Reproduce verbatim the stretch of the Kubernetes node-failure text below from "- Recover compute" through "for the cluster.".

• **Document excerpt**:
= = =

Everyone is into Kubernetes these days, and everyone wants their applications to run in a highly available manner, but what happens when the underlying infrastructure is failing? What if there’s a network outage, hardware failure or even software bugs?
While stateless workloads are usually immune to these kinds of failures (the cluster can always schedule more instances somewhere else), the real problem begins with stateful workloads.
When there’s a node failure we want to achieve two goals:
- Minimize application downtime — we want to reschedule affected applications on other healthy node(s) to minimize their downtime.
- Recover compute capacity — the failing node is malfunctioning, thus its compute power can’t be used to run any workloads. We want to recover it as fast as possible to recover compute capacity for the cluster.
Stateful workloads with run-once semantics can’t be immediately rescheduled on other nodes. The cluster doesn’t really know if that workload is still running on the unhealthy node (perhaps it’s just a network outage), and scheduling the workload into other nodes introduces a risk that two instances would run in parallel, which would violate the at-most-one semantics and might result in data corruption or diverging datasets.
Kubernetes won’t run that workload anywhere else until it can make sure the workload is no longer running on the unhealthy node. However, if we can’t communicate with the node, there is no way to know that.
We need to bring the node into a “safe” state (this process is called fencing) and one of the most common forms of fencing is to power the node off using IPMI. Once the host running the node is powered off we can definitely assume that there are no running workloads there. To signal that to the cluster, we delete the node.
To power if off we’ve got two options:
- Using the server's management interface, but this requires BMC credentials, and obviously network connectivity to the management interface.
- Causing the unhealthy node to reboot itself in case of a failure.
The first one was implemented as an opt-in feature in OpenShift and is out of scope for this post.
Taking the poison pill at the right time
To achieve this, each node will run an agent that will constantly monitor its health status.
An external controller, machine-healthcheck-controller (MHC), determines if nodes are unhealthy, after which it applies an annotation to the node/machine object.
The poison-pill agent periodically looks for the unhealthy annotation. Once detected, the node takes the poison pill and reboots itself.
But there are some challenges:
- What happens if the unhealthy node can’t reach the api-server, and can’t see if the unhealthy annotation is there?
- Deleting the node only when no workload is running on it
- Resource starvation, or bugs might prevent the poison pill agent to detect its health status
Peers to the rescue
If the unhealthy node can’t reach the api-server, we could assume that it’s unhealthy, but this will result in a false positive and cause a reboot storm in the cluster, if the failure exists only in the api-server nodes.

= = =

• **Recorded information**:
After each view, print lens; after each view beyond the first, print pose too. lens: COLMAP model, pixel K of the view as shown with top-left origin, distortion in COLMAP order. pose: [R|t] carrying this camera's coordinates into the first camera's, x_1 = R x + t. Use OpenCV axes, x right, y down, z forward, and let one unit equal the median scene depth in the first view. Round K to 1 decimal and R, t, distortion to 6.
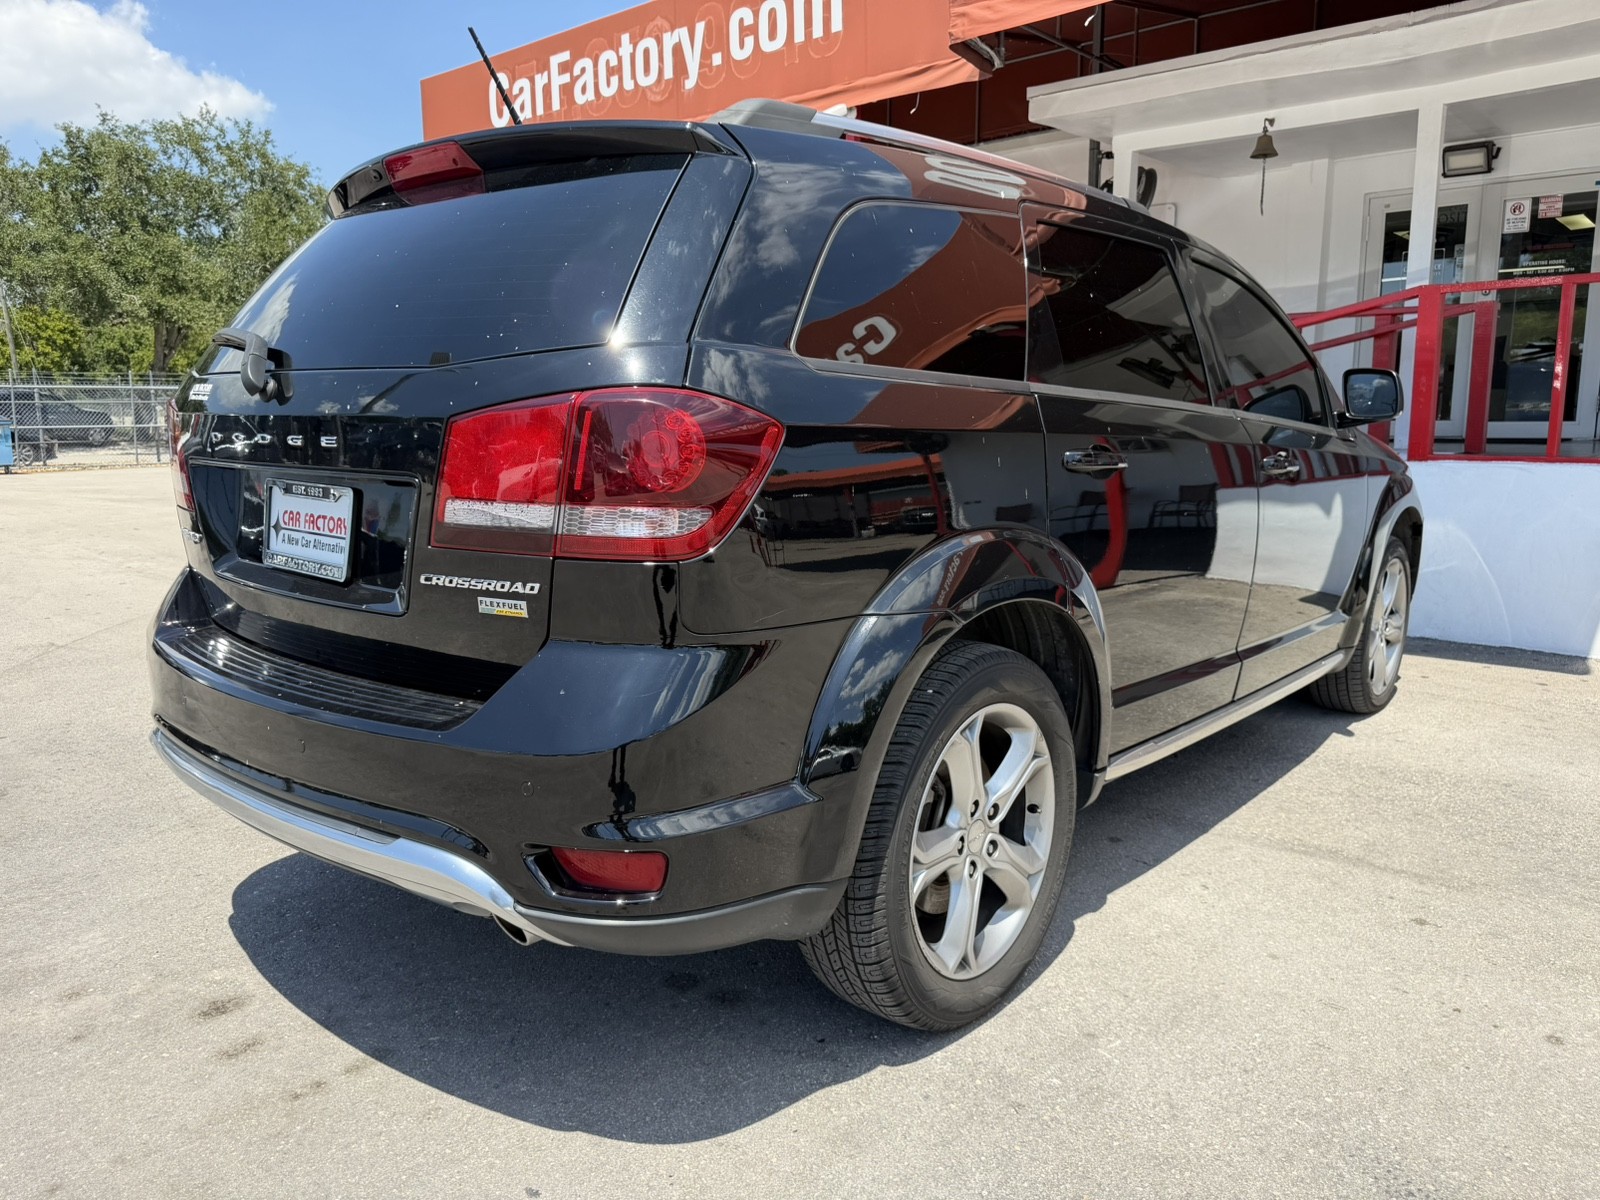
lens RADIAL K [[1134.1, 0, 800.3], [0, 1134.1, 600.8], [0, 0, 1]] dist [0.011005, -0.015200]
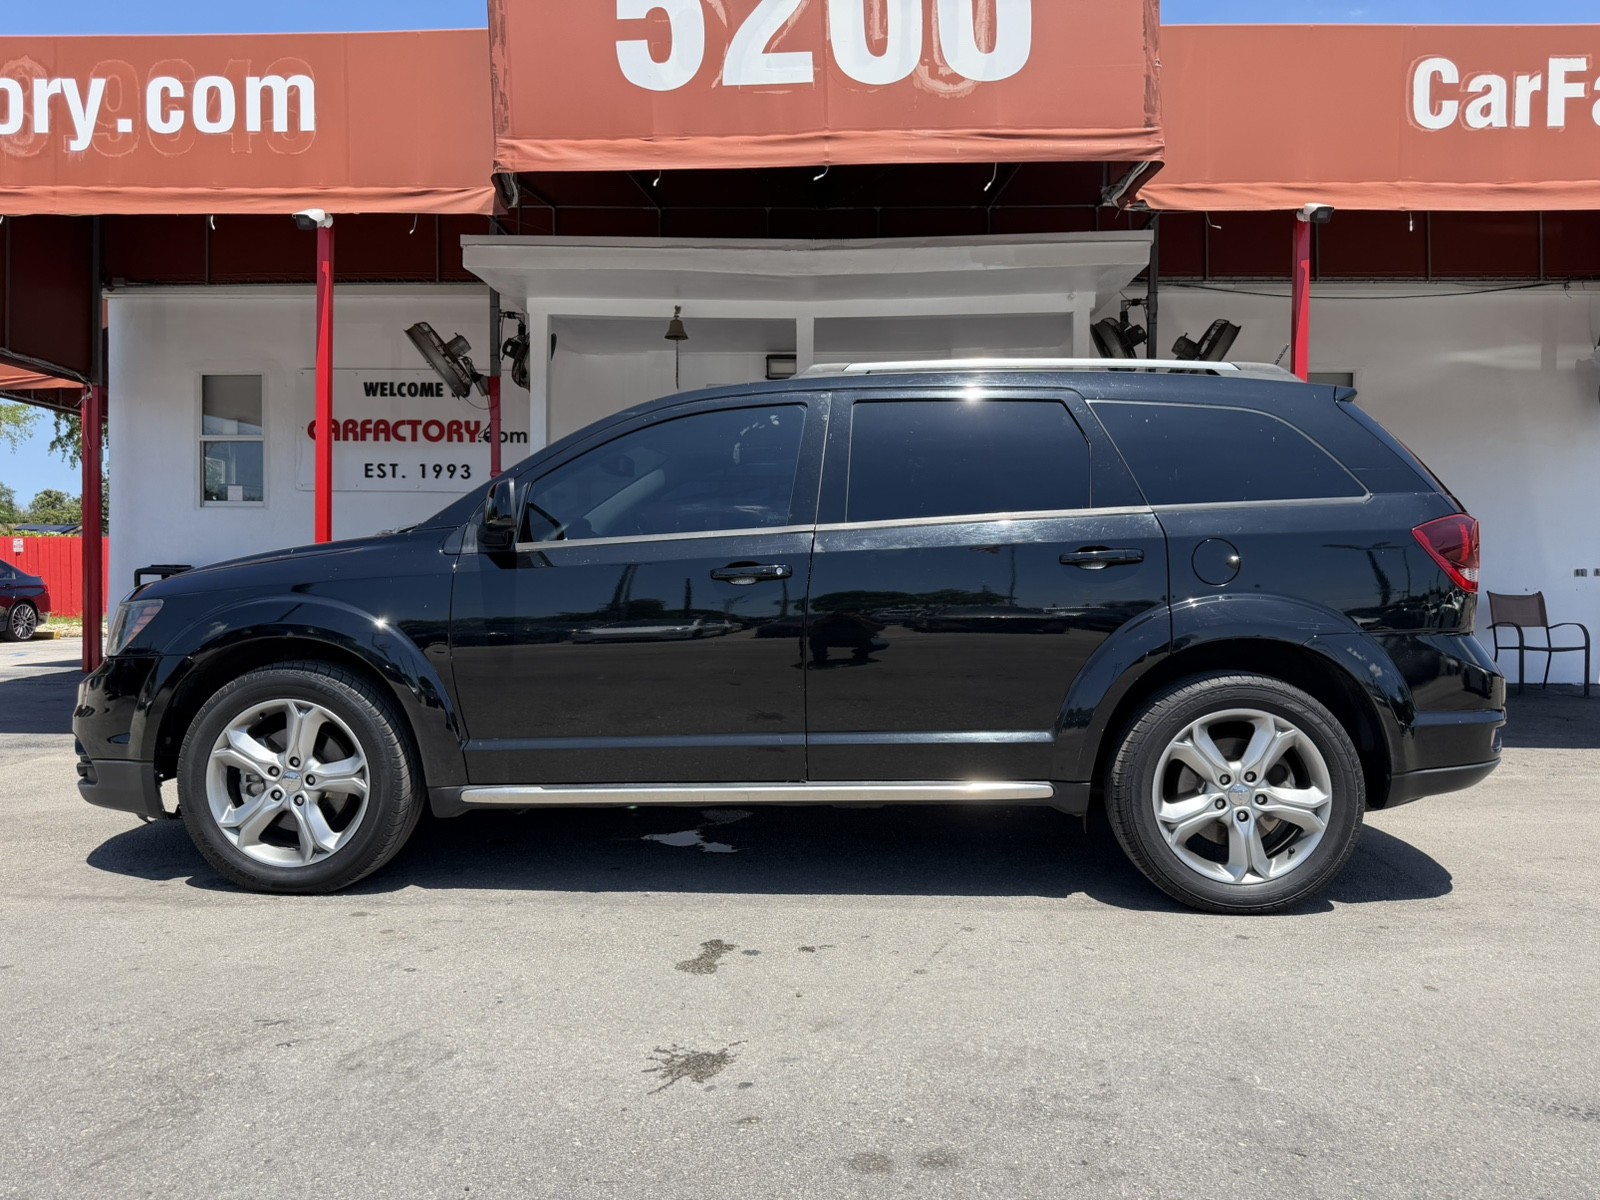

= = =

• **Result for this task**:
- Recover compute capacity — the failing node is malfunctioning, thus its compute power can’t be used to run any workloads. We want to recover it as fast as possible to recover compute capacity for the cluster.